Radishes are a group of root vegetables with light-colored, crunchy flesh, variable skin color, and an almost spicy, peppery taste.
Eaten raw, radishes have a zesty, somewhat spicy taste. This flavor is caused by enzymes that are also found in mustard, horseradish, and wasabi. Cooking a radish dulls the pungent flavor and brings out an earthy, sweet taste.
Here are some ways to incorporate radishes into your diet:
Use them as a part of curry/sambar
Make your own pickled radishes using white vinegar and spices
Add sliced radish to a fresh salad
Top a burger with lettuce and sliced radish
Add radishes to a platter of veggies and dip
Roast radishes with garlic and olive oil
Make a radish and onion dip with plain yogurt as the base
Radishes are a good source of antioxidants like catechin, pyrogallol, vanillic acid, and other phenolic compounds. These root vegetables also have a good amount of vitamin C, which acts as an antioxidant to protect your cells from damage.
Radishes contain chemical compounds like glucosinolate and isothiocyanate that can help regulate blood sugar levels.

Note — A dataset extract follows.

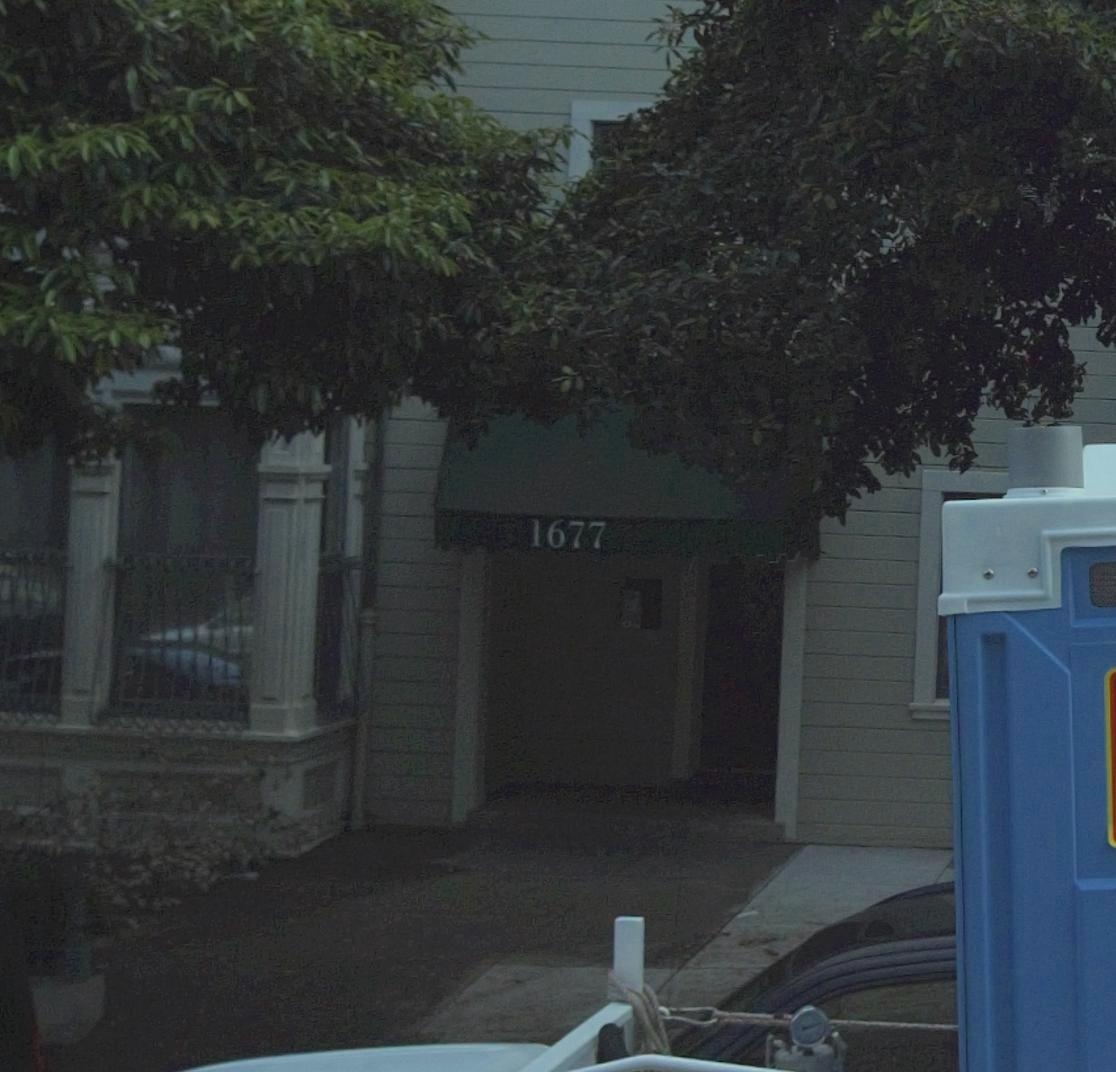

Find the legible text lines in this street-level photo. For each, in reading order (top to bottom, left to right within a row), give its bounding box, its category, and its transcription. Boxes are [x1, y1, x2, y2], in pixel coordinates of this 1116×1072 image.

[529, 515, 608, 552] StreetNumber: 1677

Along with other compounds, radishes contain indole-3-carbinol and 4-methylthio-3-butenyl-isothiocyanate, which help the liver detoxify and heal against damage. These same compounds also help the kidneys flush out toxins.
Rich in antioxidants and minerals like calcium and potassium. Together, these nutrients help lower high blood pressure and reduce your risks for heart disease. The radish is also a good source of natural nitrates that improve blood flow.